Nel ruolo di Aida, figlia del re etiope Amonasro ma catturata e resa schiava dagli Egizi che ne ignorano l’identità, c’è il soprano lituano Monika Falcon. Amneris, figlia del faraone di cui Aida è ancella nonché rivale in amore, è il mezzosoprano brasiliano Ana Victória Pitts. Oggetto della contesa il condottiero Radames, ovvero il tenore azero Azer Zada. Amonasro è Serban Vasile, già nel ruolo protagonista del Nabucco della Trilogia 2018, e il Re d’Egitto Adriano Gramigni. Andrea Vittorio De Campo è invece Ramfis, capo dei sacerdoti, Maria Paola Di Carlo la Grande Sacerdotessa e Riccardo Rados un messaggero. Nel quarto atto si alza inaspettato il canto del soprano turco Simge Büyükedes. Si tratta del poema Makber di Abdülhak Hâmid Tarhan, una delle figure chiave del Romanticismo turco; scritto a seguito della morte della moglie Fatma, il poema sostituisce alla tradizionale accettazione della morte la disperazione, il rifiuto, la rabbia…e infine la ricerca della pace in seno alla natura. E prelude così alla conclusione del dramma.

Il canto-poema in turco non è il solo elemento che fa di questa produzione un momento di creatività condivisa capace di superare i confini della tradizione per scoprire affinità e consonanze con altri linguaggi. Per esempio, la danza dei moretti del secondo atto è l’occasione per alcuni dei giovanissimi che hanno partecipato al percorso Alla scoperta delle energie creative della Romagna, audizioni-incontri di Cristina Muti aperti a tutti i ragazzi del territorio dagli 8 ai 18 anni, di “irrompere” in scena con i propri modernissimi e sorprendenti linguaggi. Sono parte della produzione anche le danzatrici Lara Viscuso e Lara Guidetti, quest’ultima autrice delle coreografie, e i DanzActori.

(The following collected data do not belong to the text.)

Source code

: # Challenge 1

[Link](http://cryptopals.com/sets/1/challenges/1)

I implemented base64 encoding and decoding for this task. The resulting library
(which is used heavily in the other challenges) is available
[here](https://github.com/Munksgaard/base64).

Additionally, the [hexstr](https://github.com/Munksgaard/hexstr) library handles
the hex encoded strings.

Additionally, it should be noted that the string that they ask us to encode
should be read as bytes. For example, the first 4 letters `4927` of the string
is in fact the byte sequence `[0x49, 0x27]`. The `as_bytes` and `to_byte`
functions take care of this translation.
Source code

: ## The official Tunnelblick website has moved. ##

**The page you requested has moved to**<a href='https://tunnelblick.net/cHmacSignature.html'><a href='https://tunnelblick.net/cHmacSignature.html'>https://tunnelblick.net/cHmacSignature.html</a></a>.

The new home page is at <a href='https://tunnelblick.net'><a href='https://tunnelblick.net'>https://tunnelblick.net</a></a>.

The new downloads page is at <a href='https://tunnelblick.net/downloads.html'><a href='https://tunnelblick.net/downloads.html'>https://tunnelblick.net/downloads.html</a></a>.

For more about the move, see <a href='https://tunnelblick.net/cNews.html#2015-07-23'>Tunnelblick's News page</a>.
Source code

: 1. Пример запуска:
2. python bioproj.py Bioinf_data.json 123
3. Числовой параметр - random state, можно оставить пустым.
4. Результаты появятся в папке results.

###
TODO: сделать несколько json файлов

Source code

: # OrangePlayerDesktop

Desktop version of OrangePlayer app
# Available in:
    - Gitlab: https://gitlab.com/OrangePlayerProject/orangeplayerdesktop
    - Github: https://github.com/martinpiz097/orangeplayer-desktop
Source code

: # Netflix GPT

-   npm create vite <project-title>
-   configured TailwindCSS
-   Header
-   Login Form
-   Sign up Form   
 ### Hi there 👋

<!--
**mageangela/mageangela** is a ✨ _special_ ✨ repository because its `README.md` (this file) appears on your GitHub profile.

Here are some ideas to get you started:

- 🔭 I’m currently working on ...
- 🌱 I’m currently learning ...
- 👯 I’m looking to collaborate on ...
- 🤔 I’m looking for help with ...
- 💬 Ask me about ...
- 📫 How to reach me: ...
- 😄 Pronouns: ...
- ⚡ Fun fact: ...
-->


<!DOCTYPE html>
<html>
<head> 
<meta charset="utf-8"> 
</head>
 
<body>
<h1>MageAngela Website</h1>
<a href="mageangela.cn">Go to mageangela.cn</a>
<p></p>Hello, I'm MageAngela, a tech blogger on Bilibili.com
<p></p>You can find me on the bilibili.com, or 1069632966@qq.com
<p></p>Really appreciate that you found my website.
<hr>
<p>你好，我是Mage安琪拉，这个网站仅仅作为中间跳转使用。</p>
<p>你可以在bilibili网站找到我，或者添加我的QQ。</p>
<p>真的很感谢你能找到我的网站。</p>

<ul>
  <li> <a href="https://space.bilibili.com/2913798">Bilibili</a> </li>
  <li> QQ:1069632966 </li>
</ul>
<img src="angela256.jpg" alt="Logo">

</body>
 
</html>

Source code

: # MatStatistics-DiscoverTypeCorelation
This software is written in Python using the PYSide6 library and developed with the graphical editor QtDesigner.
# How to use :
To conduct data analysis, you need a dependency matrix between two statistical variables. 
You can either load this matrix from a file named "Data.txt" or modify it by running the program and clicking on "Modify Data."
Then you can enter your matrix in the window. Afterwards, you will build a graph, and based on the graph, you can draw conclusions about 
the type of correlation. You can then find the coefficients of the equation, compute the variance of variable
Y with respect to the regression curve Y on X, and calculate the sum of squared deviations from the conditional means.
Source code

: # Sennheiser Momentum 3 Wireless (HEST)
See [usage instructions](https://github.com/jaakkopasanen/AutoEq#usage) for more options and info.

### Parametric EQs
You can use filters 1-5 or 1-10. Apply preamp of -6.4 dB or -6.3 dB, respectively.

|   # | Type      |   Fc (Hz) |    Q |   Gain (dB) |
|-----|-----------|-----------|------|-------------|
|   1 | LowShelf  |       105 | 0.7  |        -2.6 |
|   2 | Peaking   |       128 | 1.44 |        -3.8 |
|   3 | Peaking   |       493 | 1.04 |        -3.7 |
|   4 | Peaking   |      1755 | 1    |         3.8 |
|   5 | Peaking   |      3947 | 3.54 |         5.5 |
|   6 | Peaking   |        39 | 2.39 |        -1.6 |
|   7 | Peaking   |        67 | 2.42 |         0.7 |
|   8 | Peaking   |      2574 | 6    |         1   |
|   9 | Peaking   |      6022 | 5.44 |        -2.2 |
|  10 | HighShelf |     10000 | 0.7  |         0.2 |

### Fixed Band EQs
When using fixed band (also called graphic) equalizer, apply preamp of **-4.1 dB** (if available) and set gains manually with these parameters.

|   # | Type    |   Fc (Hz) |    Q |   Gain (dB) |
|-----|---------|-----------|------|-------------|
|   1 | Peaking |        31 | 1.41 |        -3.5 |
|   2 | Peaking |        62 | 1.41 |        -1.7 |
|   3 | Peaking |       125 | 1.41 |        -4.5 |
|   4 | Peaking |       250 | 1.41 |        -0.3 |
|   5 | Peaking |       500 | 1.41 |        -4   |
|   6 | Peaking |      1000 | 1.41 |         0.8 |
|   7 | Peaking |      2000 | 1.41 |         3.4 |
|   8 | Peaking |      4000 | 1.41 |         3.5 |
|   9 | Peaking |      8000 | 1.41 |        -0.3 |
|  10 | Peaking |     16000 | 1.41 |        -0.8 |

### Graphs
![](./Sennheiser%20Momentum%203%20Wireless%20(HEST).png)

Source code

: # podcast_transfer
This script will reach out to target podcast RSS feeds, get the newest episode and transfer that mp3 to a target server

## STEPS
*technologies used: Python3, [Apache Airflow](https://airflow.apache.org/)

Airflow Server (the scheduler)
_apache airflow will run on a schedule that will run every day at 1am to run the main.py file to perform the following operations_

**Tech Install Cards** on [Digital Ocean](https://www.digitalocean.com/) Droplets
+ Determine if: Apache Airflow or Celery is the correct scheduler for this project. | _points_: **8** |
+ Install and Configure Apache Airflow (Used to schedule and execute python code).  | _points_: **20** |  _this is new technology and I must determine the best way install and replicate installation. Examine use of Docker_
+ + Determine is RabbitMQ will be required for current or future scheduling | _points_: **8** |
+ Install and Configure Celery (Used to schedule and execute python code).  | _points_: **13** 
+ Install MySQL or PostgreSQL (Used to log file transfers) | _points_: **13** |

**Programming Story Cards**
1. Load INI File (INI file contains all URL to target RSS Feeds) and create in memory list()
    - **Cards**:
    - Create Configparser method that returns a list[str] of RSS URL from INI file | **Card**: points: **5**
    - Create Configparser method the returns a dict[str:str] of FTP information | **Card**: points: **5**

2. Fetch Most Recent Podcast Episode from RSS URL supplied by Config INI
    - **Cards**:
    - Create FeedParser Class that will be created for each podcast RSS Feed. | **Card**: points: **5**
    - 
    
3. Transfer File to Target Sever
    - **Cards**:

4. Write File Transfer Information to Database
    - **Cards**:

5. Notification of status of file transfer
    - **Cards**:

Lorenzo Scarpellini, giovane artista dell’Accademia di Belle Arti di Ravenna, ha creato Carcassa, un’opera d’arte trasformatasi in oggetto di scena: il groviglio d’ossa – forse la carcassa di un cammello – evoca e riassume in sé il fiume Nilo, la sabbia arsa del deserto, le carestie che si sono susseguite ai periodi di abbondanza, ma anche lo spettro della morte che aleggia sul dramma. Altre creazioni degli allievi dell’Accademia sono esposte negli spazi del Teatro per tutta la durata della Trilogia, nell’ambito della mostra Corpo a corpo curata da Maria Rita Bentini e Nicola Cucchiaro.

In azione, coordinato e ispirato dalla regia di Cristina Muti, il team che vede il visual designer Ezio Antonelli alle scene, Vincent Longuemare alle luci e Davide Broccoli come video programmer; sono invece di Anna Biagiotti i costumi (assistente ai costumi Sofia Vannini). L’innovazione tecnologica è anche nelle mani del pubblico con Lyri, l’applicazione gratuita e multilingue che permette di visualizzare testi e trama del libretto su smartphone e tablet, sostituendo efficacemente i sottotitoli.